__What you need to do__: Update the entries from the first line through the line that contains "оправа в наличии", replacing "Chiudi" with "Close" and leaving everything else unchanged.
________
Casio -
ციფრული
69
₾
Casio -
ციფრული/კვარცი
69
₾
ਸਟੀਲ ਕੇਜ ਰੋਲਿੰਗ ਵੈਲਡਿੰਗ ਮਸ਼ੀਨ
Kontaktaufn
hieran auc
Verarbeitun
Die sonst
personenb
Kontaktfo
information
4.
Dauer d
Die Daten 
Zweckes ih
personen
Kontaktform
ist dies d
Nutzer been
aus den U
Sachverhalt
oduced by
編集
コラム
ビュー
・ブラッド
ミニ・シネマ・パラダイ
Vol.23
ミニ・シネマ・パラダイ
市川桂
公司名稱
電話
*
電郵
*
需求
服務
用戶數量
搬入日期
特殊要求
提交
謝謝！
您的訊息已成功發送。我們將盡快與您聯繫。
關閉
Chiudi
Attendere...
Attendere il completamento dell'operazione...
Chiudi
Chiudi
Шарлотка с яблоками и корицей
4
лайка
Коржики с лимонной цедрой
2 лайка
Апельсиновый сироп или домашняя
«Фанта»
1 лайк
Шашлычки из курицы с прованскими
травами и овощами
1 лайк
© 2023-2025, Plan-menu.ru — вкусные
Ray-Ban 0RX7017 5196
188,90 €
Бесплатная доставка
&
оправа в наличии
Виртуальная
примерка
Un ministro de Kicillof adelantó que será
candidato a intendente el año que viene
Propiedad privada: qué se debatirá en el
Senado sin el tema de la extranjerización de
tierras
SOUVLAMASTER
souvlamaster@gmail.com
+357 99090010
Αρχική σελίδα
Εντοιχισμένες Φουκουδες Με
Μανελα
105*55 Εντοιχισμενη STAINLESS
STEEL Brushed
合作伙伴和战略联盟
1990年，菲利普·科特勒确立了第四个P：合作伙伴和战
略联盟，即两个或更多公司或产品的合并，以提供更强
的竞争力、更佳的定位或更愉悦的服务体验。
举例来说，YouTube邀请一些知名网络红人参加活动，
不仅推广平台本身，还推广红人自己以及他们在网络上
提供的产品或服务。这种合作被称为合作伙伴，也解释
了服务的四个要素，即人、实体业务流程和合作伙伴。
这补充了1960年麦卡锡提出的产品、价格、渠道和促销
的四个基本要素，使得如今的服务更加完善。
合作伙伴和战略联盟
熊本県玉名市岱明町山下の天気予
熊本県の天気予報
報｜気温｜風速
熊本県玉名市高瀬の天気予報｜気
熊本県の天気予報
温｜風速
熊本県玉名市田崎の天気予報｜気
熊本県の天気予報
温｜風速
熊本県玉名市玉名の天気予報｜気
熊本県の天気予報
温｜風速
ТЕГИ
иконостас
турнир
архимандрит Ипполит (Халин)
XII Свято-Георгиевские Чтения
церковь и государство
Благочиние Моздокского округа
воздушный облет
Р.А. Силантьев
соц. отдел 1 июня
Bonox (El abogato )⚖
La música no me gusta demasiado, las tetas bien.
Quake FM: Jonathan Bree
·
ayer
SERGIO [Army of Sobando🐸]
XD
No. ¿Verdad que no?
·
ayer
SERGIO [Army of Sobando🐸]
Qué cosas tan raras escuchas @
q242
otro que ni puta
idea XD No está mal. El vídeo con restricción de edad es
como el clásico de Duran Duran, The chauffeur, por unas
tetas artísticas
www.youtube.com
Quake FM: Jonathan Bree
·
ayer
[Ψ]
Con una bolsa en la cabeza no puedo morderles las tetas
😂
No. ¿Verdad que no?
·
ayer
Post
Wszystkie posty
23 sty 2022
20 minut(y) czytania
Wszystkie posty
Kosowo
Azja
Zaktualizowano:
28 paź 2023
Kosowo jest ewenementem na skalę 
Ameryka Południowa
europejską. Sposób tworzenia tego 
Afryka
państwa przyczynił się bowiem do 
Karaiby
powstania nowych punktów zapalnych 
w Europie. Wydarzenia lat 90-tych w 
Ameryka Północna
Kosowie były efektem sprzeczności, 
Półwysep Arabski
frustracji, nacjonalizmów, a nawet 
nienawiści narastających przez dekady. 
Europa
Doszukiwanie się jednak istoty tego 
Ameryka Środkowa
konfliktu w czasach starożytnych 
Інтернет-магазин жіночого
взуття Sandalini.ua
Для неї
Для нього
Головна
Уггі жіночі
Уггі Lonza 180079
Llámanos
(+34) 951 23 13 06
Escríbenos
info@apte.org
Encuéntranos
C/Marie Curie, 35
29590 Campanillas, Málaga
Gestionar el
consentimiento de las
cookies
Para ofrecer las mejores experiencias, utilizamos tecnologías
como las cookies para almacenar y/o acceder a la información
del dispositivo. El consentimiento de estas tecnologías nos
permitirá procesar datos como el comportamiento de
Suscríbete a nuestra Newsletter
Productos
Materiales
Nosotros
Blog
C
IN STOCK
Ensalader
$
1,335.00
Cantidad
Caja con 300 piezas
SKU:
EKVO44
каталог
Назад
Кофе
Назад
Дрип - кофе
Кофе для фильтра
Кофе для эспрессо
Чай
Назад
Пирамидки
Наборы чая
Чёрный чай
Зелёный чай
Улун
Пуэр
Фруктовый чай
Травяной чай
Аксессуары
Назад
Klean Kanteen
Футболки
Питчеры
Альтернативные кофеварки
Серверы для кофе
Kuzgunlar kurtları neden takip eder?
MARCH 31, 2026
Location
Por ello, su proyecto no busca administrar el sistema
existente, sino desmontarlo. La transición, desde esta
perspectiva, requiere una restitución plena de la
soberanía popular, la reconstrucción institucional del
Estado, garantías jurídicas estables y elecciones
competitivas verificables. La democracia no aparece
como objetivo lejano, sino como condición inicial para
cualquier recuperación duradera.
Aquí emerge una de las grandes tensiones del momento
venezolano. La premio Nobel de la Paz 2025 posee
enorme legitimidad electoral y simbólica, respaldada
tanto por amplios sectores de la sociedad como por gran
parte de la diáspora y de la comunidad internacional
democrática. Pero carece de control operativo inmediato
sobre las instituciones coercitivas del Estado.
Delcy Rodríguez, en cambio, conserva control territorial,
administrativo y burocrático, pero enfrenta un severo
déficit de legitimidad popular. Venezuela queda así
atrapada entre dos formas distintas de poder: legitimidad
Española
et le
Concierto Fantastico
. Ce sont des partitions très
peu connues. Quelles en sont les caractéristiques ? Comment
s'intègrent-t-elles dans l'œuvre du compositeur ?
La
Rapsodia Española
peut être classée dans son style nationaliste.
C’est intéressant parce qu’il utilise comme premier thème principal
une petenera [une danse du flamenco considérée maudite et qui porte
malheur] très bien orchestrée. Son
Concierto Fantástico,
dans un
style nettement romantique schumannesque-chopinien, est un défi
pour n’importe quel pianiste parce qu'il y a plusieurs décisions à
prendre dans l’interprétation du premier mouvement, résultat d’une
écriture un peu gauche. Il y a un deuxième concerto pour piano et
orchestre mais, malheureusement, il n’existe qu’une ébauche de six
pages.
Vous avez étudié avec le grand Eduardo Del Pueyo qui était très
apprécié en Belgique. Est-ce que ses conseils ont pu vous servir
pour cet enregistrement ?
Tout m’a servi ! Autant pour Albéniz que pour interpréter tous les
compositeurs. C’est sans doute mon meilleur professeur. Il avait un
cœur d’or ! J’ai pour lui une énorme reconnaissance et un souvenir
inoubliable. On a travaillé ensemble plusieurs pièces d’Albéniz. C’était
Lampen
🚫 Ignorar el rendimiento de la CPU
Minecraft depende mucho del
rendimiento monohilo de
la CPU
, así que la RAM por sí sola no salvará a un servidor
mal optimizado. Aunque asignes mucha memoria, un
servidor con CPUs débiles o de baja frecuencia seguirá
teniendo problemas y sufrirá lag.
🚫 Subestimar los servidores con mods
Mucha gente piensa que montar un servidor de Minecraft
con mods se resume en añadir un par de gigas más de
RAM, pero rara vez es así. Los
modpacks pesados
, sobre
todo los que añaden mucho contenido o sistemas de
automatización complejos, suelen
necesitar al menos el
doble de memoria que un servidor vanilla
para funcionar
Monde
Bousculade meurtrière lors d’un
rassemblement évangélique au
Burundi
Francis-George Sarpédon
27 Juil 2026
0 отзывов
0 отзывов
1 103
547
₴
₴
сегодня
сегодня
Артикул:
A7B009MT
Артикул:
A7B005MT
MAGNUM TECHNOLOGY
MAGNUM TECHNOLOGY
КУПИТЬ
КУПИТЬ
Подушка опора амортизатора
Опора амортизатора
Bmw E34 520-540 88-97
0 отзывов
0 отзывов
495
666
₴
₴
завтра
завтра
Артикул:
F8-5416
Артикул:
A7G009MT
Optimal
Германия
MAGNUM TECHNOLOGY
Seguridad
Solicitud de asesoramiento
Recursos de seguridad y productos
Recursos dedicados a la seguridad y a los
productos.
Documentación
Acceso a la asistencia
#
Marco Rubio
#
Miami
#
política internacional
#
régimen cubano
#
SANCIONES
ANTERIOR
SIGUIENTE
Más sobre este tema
________
__Answer area__:
Casio -
ციფრული
69
₾
Casio -
ციფრული/კვარცი
69
₾
ਸਟੀਲ ਕੇਜ ਰੋਲਿੰਗ ਵੈਲਡਿੰਗ ਮਸ਼ੀਨ
Kontaktaufn
hieran auc
Verarbeitun
Die sonst
personenb
Kontaktfo
information
4.
Dauer d
Die Daten 
Zweckes ih
personen
Kontaktform
ist dies d
Nutzer been
aus den U
Sachverhalt
oduced by
編集
コラム
ビュー
・ブラッド
ミニ・シネマ・パラダイ
Vol.23
ミニ・シネマ・パラダイ
市川桂
公司名稱
電話
*
電郵
*
需求
服務
用戶數量
搬入日期
特殊要求
提交
謝謝！
您的訊息已成功發送。我們將盡快與您聯繫。
關閉
Close
Attendere...
Attendere il completamento dell'operazione...
Close
Close
Шарлотка с яблоками и корицей
4
лайка
Коржики с лимонной цедрой
2 лайка
Апельсиновый сироп или домашняя
«Фанта»
1 лайк
Шашлычки из курицы с прованскими
травами и овощами
1 лайк
© 2023-2025, Plan-menu.ru — вкусные
Ray-Ban 0RX7017 5196
188,90 €
Бесплатная доставка
&
оправа в наличии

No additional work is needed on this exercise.